Para o governo, o trabalho formal também é aquele registrado no CNPJ da empresa, com recolhimento de contribuições ao INSS e ao FGTS. Abaixo, vamos conferir, na prática, o que uma pessoa recebe quando está nesse grupo de pessoas, do chamado trabalho formal.
Quais direitos o trabalho formal garante?
Quem tem carteira assinada (trabalho formal) tem garantido por lei:
✔️ FGTS (Fundo de Garantia do Tempo de Serviço): um fundo que o empregador deposita mensalmente e que pode ser sacado em situações específicas, como demissão sem justa causa, compra da casa própria ou doenças graves.
✔️ INSS: contribuição para a previdência social que garante aposentadoria, auxílio-doença, licença-maternidade e outros benefícios.
✔️ 13º salário: um salário extra pago todo ano.
✔️Férias remuneradas: 30 dias de descanso por ano, com pagamento.
✔️ Seguro-desemprego: auxílio financeiro em caso de demissão sem justa causa.
E o trabalho informal, o que é?
O trabalho informal é aquele que acontece sem registro em carteira e sem garantias legais. Pode ser um bico, um serviço autônomo sem contrato formal, ou até um emprego fixo em que o empregador simplesmente não assina a carteira.
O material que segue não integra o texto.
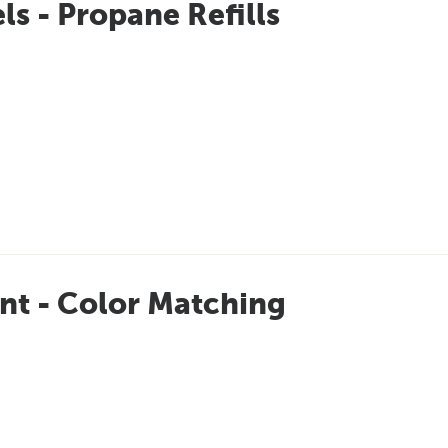
ls - Propane Refills
nt - Color Matching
Trabalhar informalmente não é crime para o trabalhador. Em muitos casos, é a única opção disponível no momento. Mas é importante entender os riscos: sem INSS, o trabalhador não acumula tempo de contribuição para a aposentadoria. Sem FGTS, não tem reserva financeira em caso de demissão. Sem registro, não tem direito ao seguro-desemprego.
O que observar ao trabalhar no mercado informal
Se você está no mercado informal por necessidade ou por opção, algumas atitudes podem proteger suas finanças, conforme veremos abaixo.
✔️ Contribuir como autônomo para o INSS, por conta própria, garante acesso à aposentadoria e a benefícios como o auxílio-doença.
✔️ Guardar uma reserva de emergência é ainda mais importante para quem não tem FGTS.
✔️ Formalizar-se como MEI (Microempreendedor Individual) pode ser uma boa opção para quem presta serviços com regularidade. Além de pagar menos imposto, o MEI tem acesso ao INSS e a outros benefícios.
Entender seus direitos é o primeiro passo para protegê-los
Com mais de 62 milhões de empregos formais no Brasil, o mercado de trabalho sinaliza crescimento. Mas é fundamental que o trabalhador saiba o que está dentro ou fora da carteira assinada, quais benefícios lhe pertencem e como se proteger quando a formalidade não for uma opção imediata.
Conhecimento sobre direitos trabalhistas não é assunto só de advogado. É parte essencial da sua educação financeira, e entender essa diferença pode mudar a forma como você enxerga e negocia cada oportunidade de trabalho.